What to produce —
Can you extend the research statement on file-system benchmarking, continuing from its final sentence?

Passage shown —
════════════════════

Picture of Nitin Agrawal
nitin agrawal
Department of Computer Sciences
University of Wisconsin-Madison
nitina     at    cs.wisc.edu
home | research | publications | internships
Nitin Agrawal's Home Page

Research

Enabling Realistic and Practical File-System Benchmarking (thesis research):

Everyone cares about data, from scientists running simulations to families storing photos and tax returns. Thus, the file and storage systems that store and retrieve our important data play an essential role in our computer systems. In spite of tremendous advances in file system design, the approaches for benchmarking still lag far behind. My dissertation research bridges this gap with three contributions.

In the first part of my thesis, I perform a large scale analysis of file system metadata collected over a period of five years. The metadata snapshots were used to study temporal changes in file size, file age, type frequency, namespace structure etc., and we give consequent lessons for designers of file systems and related software. We also presented a generative model that explains the namespace structure and the distribution of directory sizes [FAST ’07, TOS ’07].

Once we have a good understanding of the properties of metadata, we need a mechanism to enable this information to be put to useful practice. Most system designers and evaluators rely on ad hoc assumptions and (often inaccurate) rules of thumb. Furthermore, the lack of standardization and reproducibility makes file system benchmarking ineffective. To remedy these problems, I develop Impressions, a framework to generate statistically accurate file-system images with realistic metadata and content. Impressions is flexible in supporting user-specified constraints on various file-system parameters, using a number of statistical techniques to generate consistent images. Using desktop search as a case study, I demonstrate that incorporating the effects of metadata and file content is crucial to understanding the performance and storage characteristics of file systems and applications [FAST ’09].

════════════════════

Data records —
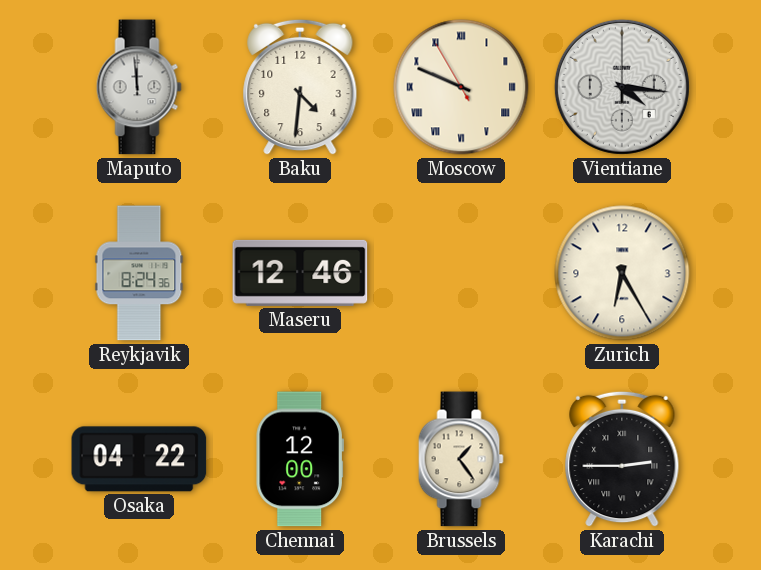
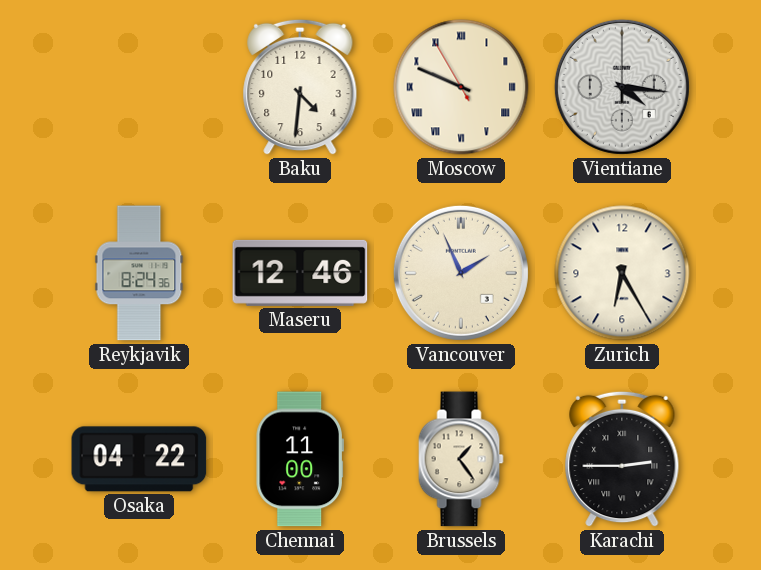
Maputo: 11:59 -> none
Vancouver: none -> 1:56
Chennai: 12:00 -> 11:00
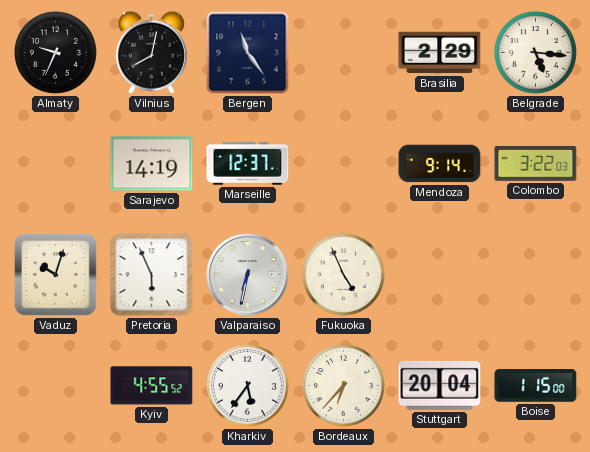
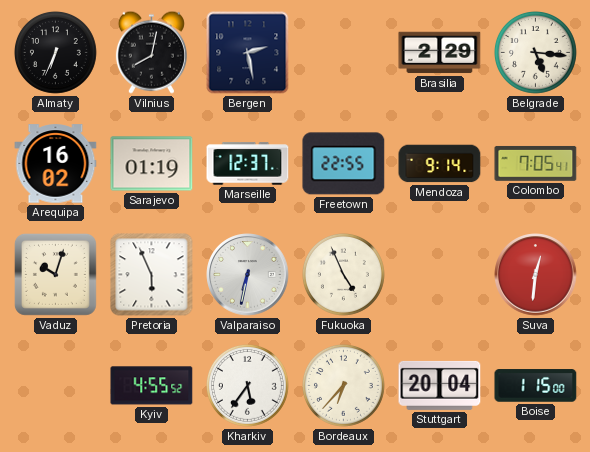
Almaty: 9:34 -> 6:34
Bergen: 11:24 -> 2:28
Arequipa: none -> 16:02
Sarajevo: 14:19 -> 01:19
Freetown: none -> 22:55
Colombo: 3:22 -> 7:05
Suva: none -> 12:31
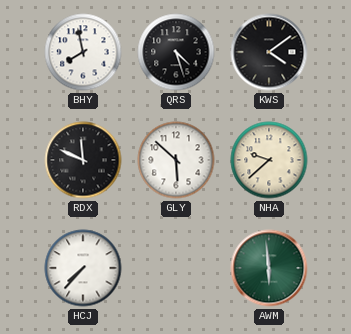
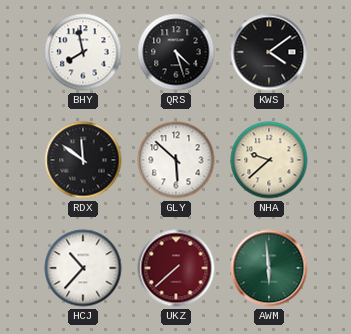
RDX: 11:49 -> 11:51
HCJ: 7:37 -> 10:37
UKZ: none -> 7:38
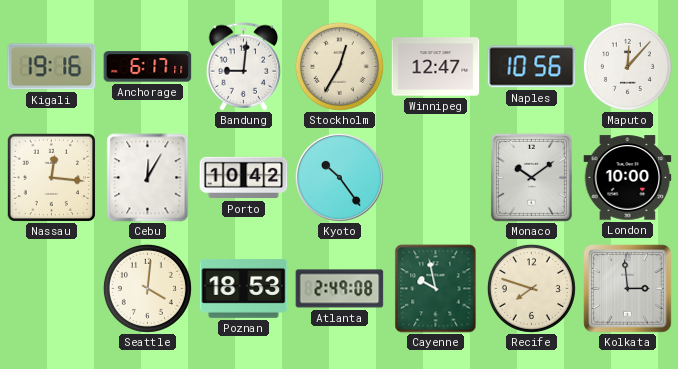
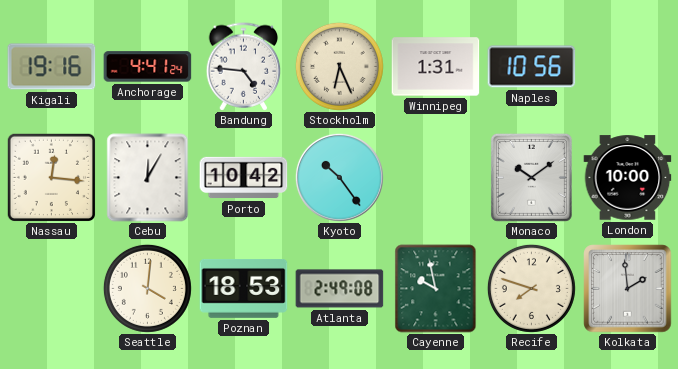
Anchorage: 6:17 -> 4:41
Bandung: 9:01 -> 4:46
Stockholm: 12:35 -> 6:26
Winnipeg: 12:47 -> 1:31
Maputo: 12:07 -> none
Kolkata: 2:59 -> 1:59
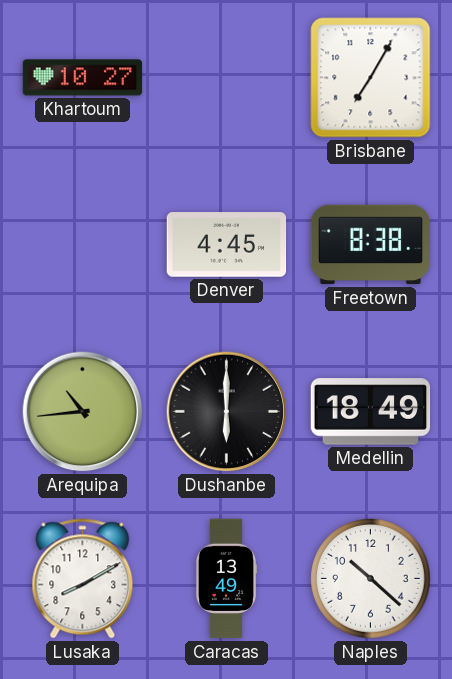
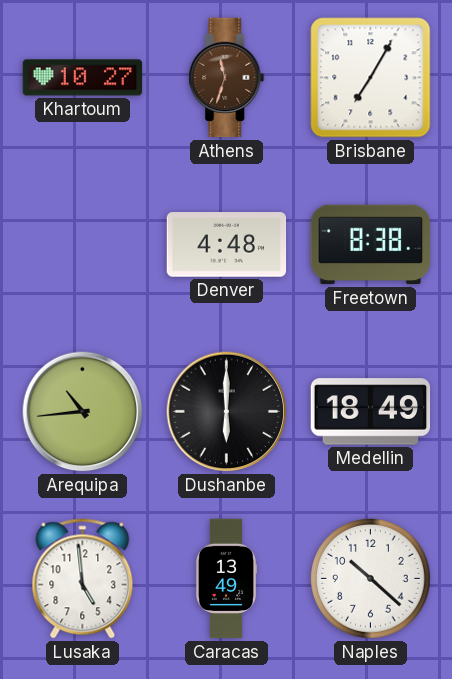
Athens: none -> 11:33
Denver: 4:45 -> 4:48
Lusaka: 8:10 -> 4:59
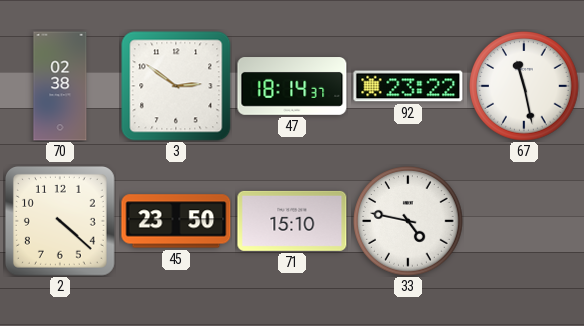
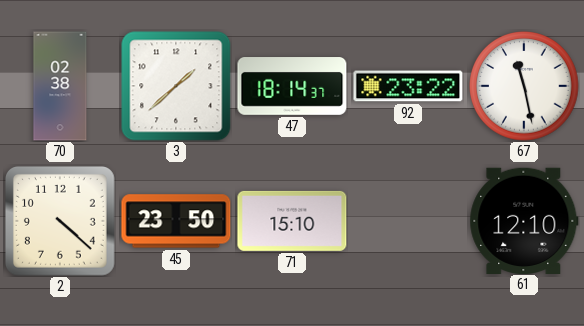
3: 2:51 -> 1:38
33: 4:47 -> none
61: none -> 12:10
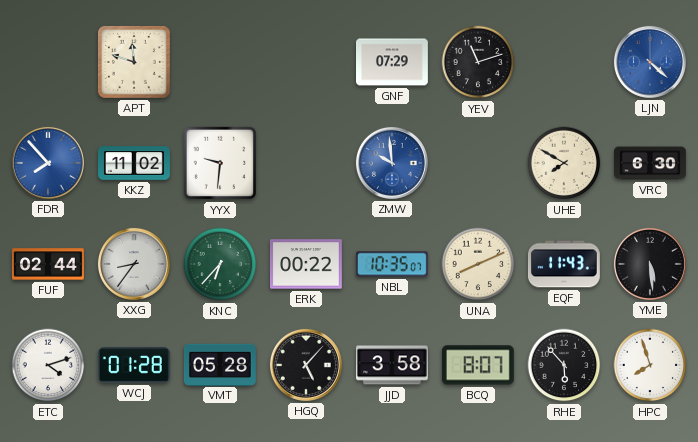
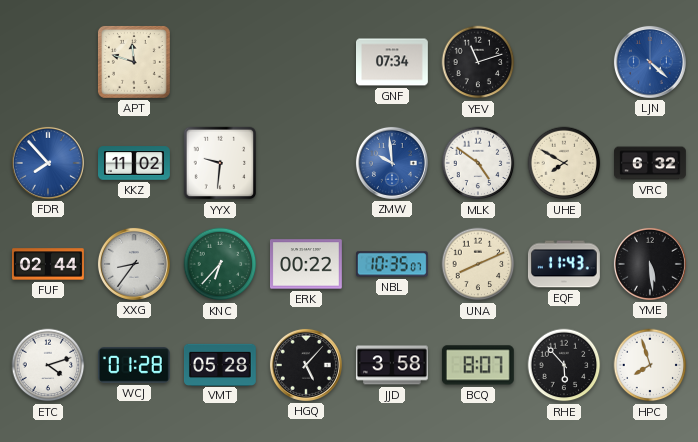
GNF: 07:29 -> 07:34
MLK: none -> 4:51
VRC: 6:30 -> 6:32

════════════════════

Expected output —
In the second part of my thesis, I investigate techniques for creating realistic benchmark workloads. Synthetic file system benchmarks are widely used, but largely based on the benchmark writer’s interpretation of the real workload. This approximation is insufficient since even a simple operation through the API may end up exercising the file system in very different ways due to effects of features such as caching and prefetching. I have taken first steps in creating “realistic synthetic” benchmarks by building a tool, CodeMRI, that leverages file-system domain knowledge and a small amount of system profiling in order to better understand how the benchmark is stressing the system and to deconstruct its workload [HotMetrics ’08, PER ’08].

The last part of my thesis addresses the problem of scalable benchmarking. Storage capacities have seen a tremendous increase in the past few years; terabyte-sized disks are now easily available for desktop computers. However, in order to benchmark file systems and applications that operate on such large disk partitions, the setup required is often cumbersome and the benchmark takes an inconvenient amount of time to finish. I am currently working on a system that makes it practical to run benchmarks on large file systems [SUBMIT '09].

Solid-State Storage Devices: Flash-based SSDs have the potential to change the storage landscape. Recently, I worked on design tradeoffs that are relevant to NAND-flash solid-state storage. We analyzed several of these tradeoffs using a trace based disk simulator that we built to characterize different SSD organizations. More specifically, we worked on designing high-performance solid-state drives for I/O intensive workloads. We proposed algorithms for cleaning and wear-leveling flash-media to make it viable for use in environments with high I/O rates, along with improvements in the performance of random writes – a substantial drawback of flash-based disks in their current form. Our analysis was driven by various traces captured from running systems such as a full-scale TPC-C benchmark, an Exchange server workload, and various standard file system benchmarks. From our analysis, we found that SSD performance and lifetime is highly workload-sensitive, and that complex systems problems that normally appear higher in the storage stack, or even in distributed systems, are relevant to device firmware. We also presented the design of high-performance flash-disks and disk-array configurations based on these disks [USENIX ’08].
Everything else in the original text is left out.